Embodiment 4, the detection of New-type long-acting interferon IFN-α/Fc fusion protein anti-tumor activity
One, experimental method
Daudi cell (Wuhan Boster Biological Technology Co., Ltd.) is cultivated in the RPMI 1640 for containing 10% fetal calf serumCulture medium is diluted to 5 × 10 with culture medium after cell well-grown5/ mL is inoculated in 96 porocyte culture plates, every 50 μ of holeL.By small molecule IFN-α to be detected (peace section biology), PEG-IFN alpha-2a, IFN-α/Fc-WT, IFN-α/Fc-SC and IFN-α/Fc-MDWith culture medium according to 10 times of gradient dilutions.Every hole adds 50 μ L gradient dilution interferon, cultivates 72 hours, mtt assay colour developing, enzymeIt marks instrument and measures light absorption value.
Two, result
As shown in fig. 7, small molecule IFN-α antiproliferative effect is most strong, three recombination fusion proteins and PEG-IFN alpha-2a PEG-IFN-α vigor is followed successively by PEG-IFN- α > IFN-α/Fc-SC > IFN-α/Fc-WT > IFN-α/Fc-MD, wherein IFN-α/Fc-MDIt is closer to IFN-α/Fc-WT.

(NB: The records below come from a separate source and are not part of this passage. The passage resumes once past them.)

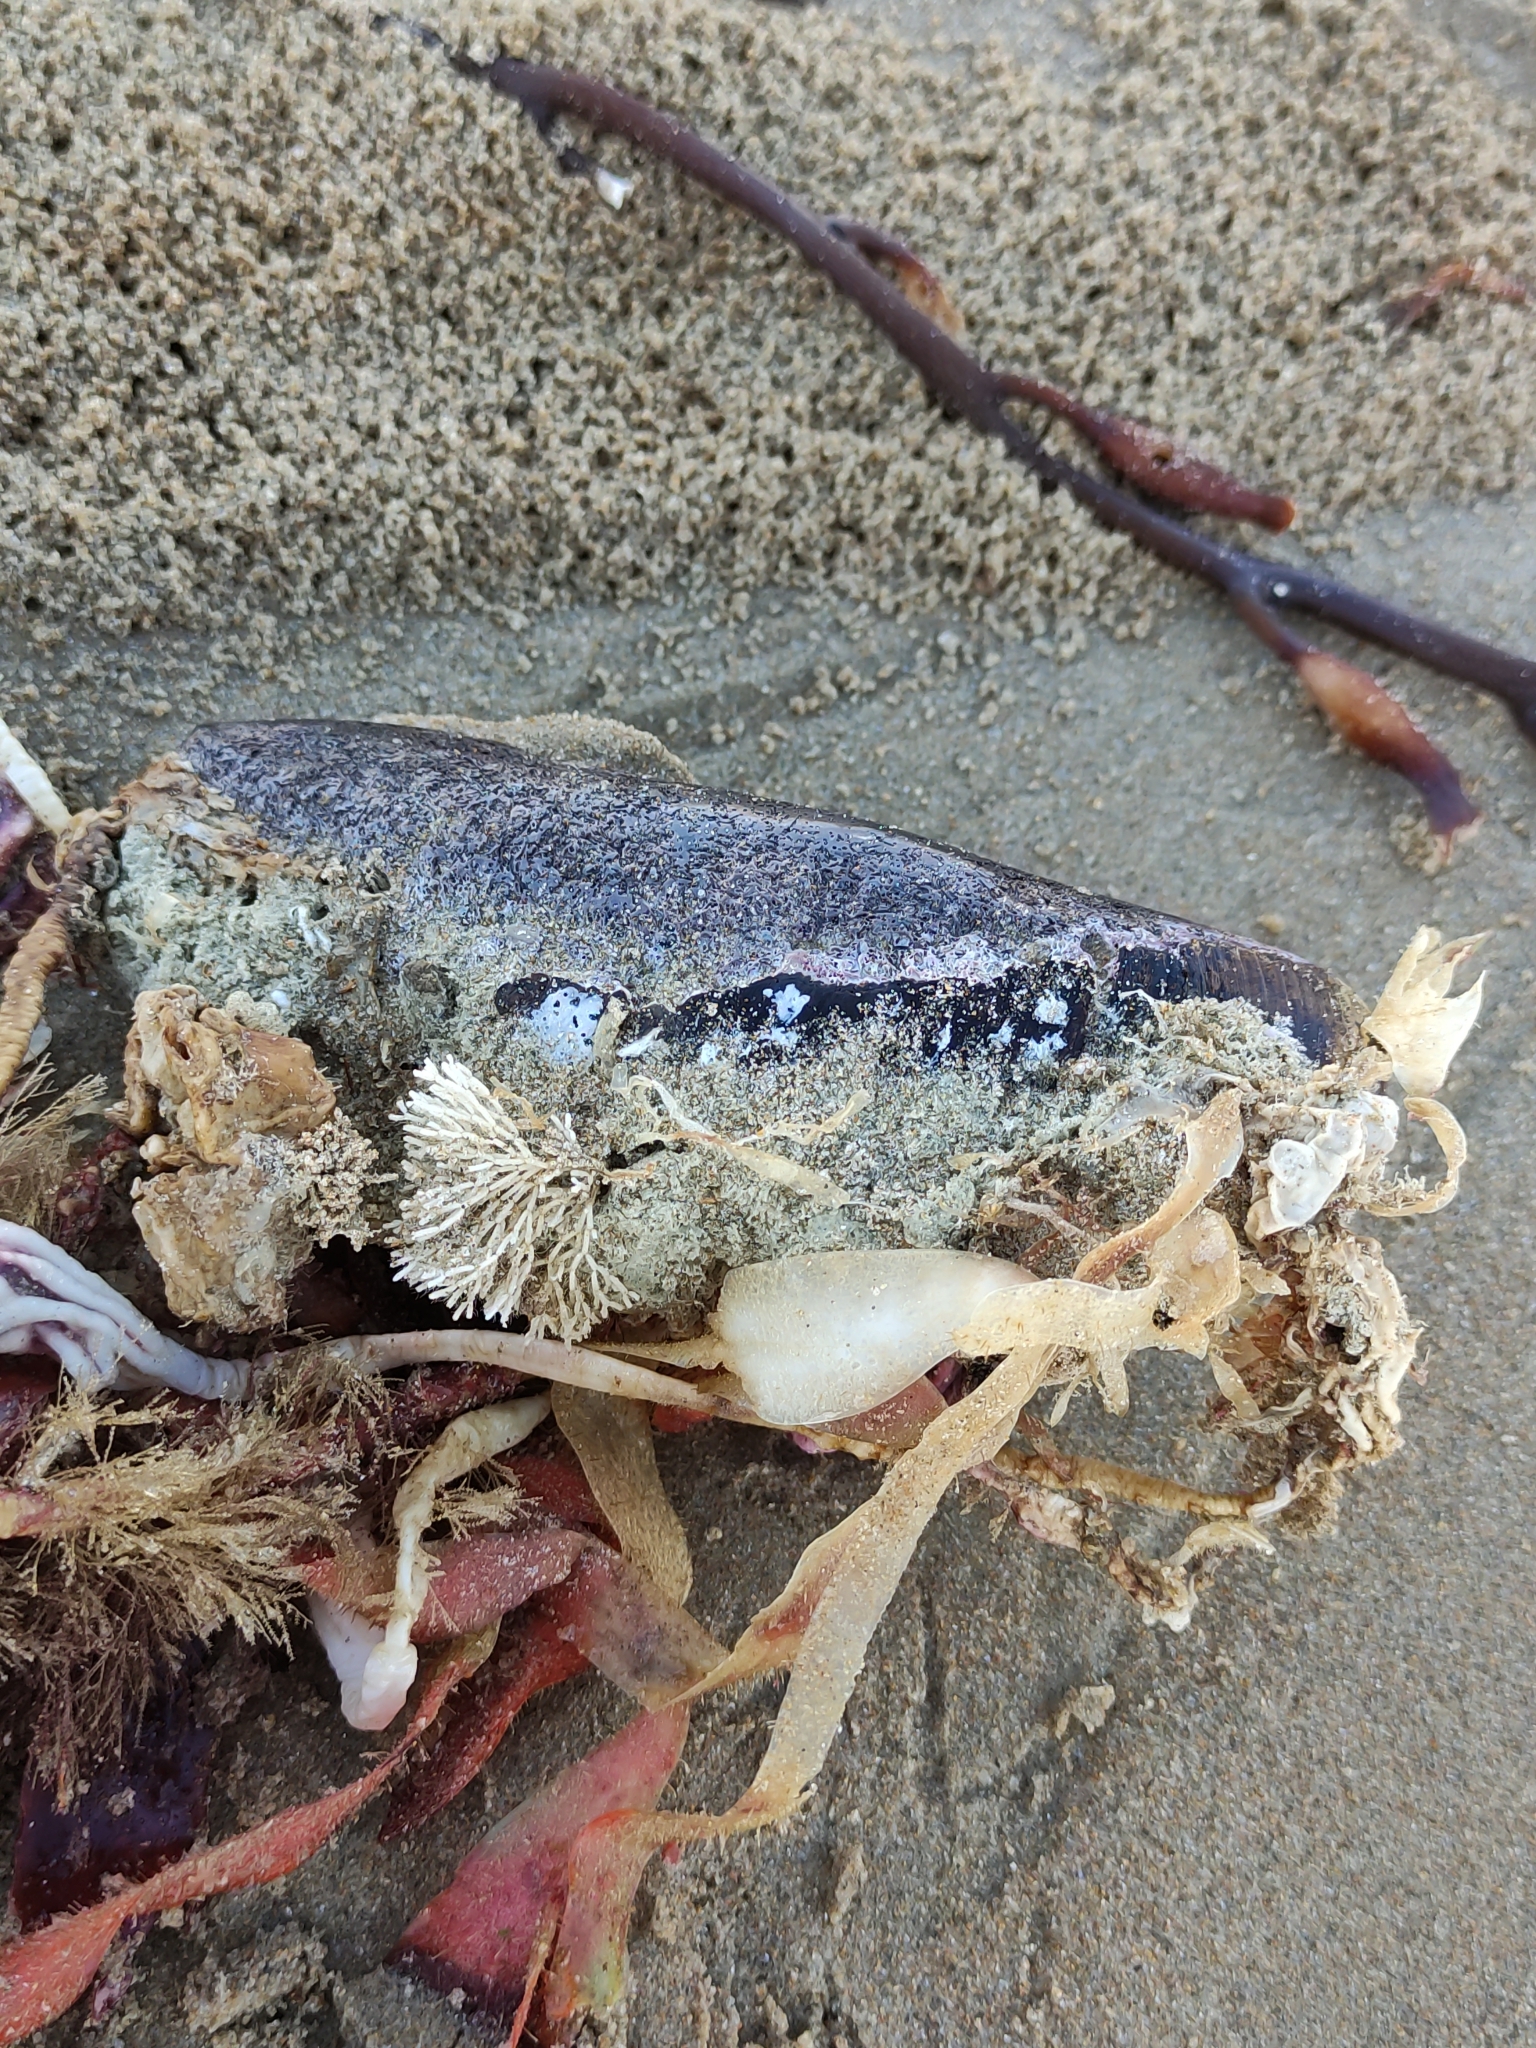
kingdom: Animalia
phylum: Mollusca
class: Bivalvia
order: Mytilida
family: Mytilidae
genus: Perna
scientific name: Perna canaliculus
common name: New zealand greenshelltm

Embodiment 5, the detection of New-type long-acting interferon IFN-α/Fc fusion protein circulating half-life in vivo
One, experimental method
Experimental animal uses the healthy SD rat (Shanghai Slac Experimental Animal Co., Ltd.) of weight 180-220g,It is randomly divided into 5 groups, every group 3.Using 20% urethane by Animal Anesthesia, injection dosage is 5ml/kg weight.After anesthesia, according to30 μ g/kg dosage tail veins inject various interferon-' alpha 's (small molecule IFN-α, PEG-IFN alpha-2a PEG-IFN- α, IFN-α/Fc- respectivelyWT, IFN-α/Fc-SC and IFN-α/Fc-MD).Blood is taken according to the docking of given time point, takes blood time point are as follows: 0.2,8,24,48,72,96,120,144 hours, heparin sodium, centrifuging and taking supernatant is added after taking blood.Interferon concentration is measured using CBA in sample,Medicine codes or data handles (bibliography: Zhang Y, Huo M, Zhou J, et according to non-compartment model using PKsolver softwareal.PKSolver:An add-in program for pharmacokinetic and pharmacodynamic dataanalysis in Microsoft Excel[J].Computer methods and programs in biomedicine,2010,99(3):306-314)。
Two, result
The half-life period of the various interferon-' alpha 's of recombination fusion protein is determined using SD rat.As shown in figure 8, IFN-α/Fc-WT, IFN-α/Fc-MD and IFN-α/Fc-SC are 38.2,68.3 and 18.6 hours in rat intracorporal half-life period point half;PEG-IFN alpha-2aThe half-life period of PEG-IFN- α is 20.2 hours;For small molecule IFN-α after injection 8 hours, plasma residence concentration has been lower than 1ng/Ml, therefore do not count on Fig. 8.Therefore, aobvious by fusion protein IFN-α/Fc-MD rat circulating half-life in vivo of transformationWork is longer than slightly longer than IFN-α/Fc-WT and PEG-IFN alpha-2a PEG-IFN- α, is longer than 2~5 hours that small molecule IFN-α is usually reportedHalf-life period.And it is pointed out that antibody Fc fragment used in IFN-α/Fc-MD fusion protein is source of people Fc, withThe binding ability of people FcRn will be much stronger than SD rat FcRn.And according to TNFR-Fc (Enbrel) half in rat, monkey and human bodyThe phenomenon that phase of declining is respectively 45,77 and 102 hours speculates (ENBREL Product Monograph, Amgen, Date ofApproval:October 19,2015;Lon HK,et al.,Pharmacokinetic-PharmacodynamicDisease Progression Model for Effect of Etanercept in Lewis Rats withCollagen-Induced Arthritis.Pharm Res-Dordr2011,28 (7): 1622-1630), fusion protein IFN-α/Fc-MD and IFN-α/Fc-SC further may significantly extend in people's intracorporal half-life period.